* The problem
Make an exact copy of the listing, without images.

┄┄┄┄┄┄

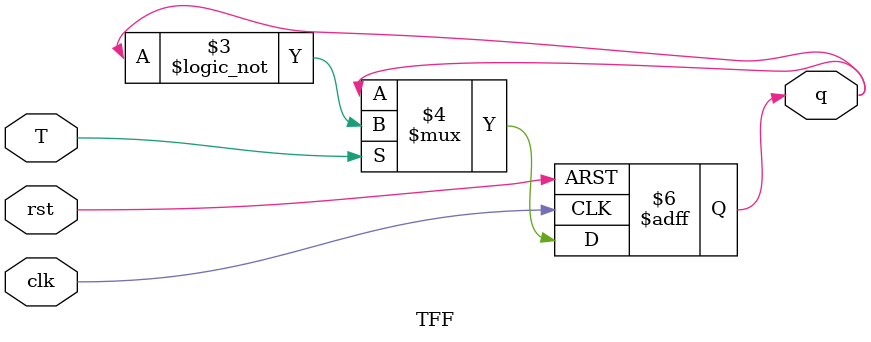
<source format=v>
module TFF(T,clk,rst,q);
input T,clk,rst;
output q;
reg q;
always @(posedge clk or negedge rst) begin
	if (~rst) begin
		// reset
		q<=1'b0;
		
	end
	else if (T) begin
		q<=!q;
	end
end
endmodule
</source>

┄┄┄┄┄┄

* Answer for the task
<source format=v>
module TFF(T,clk,rst,q);
input T,clk,rst;
output q;
reg q;
always @(posedge clk or negedge rst) begin
	if (~rst) begin
		// reset
		q<=1'b0;
		
	end
	else if (T) begin
		q<=!q;
	end
end
endmodule
</source>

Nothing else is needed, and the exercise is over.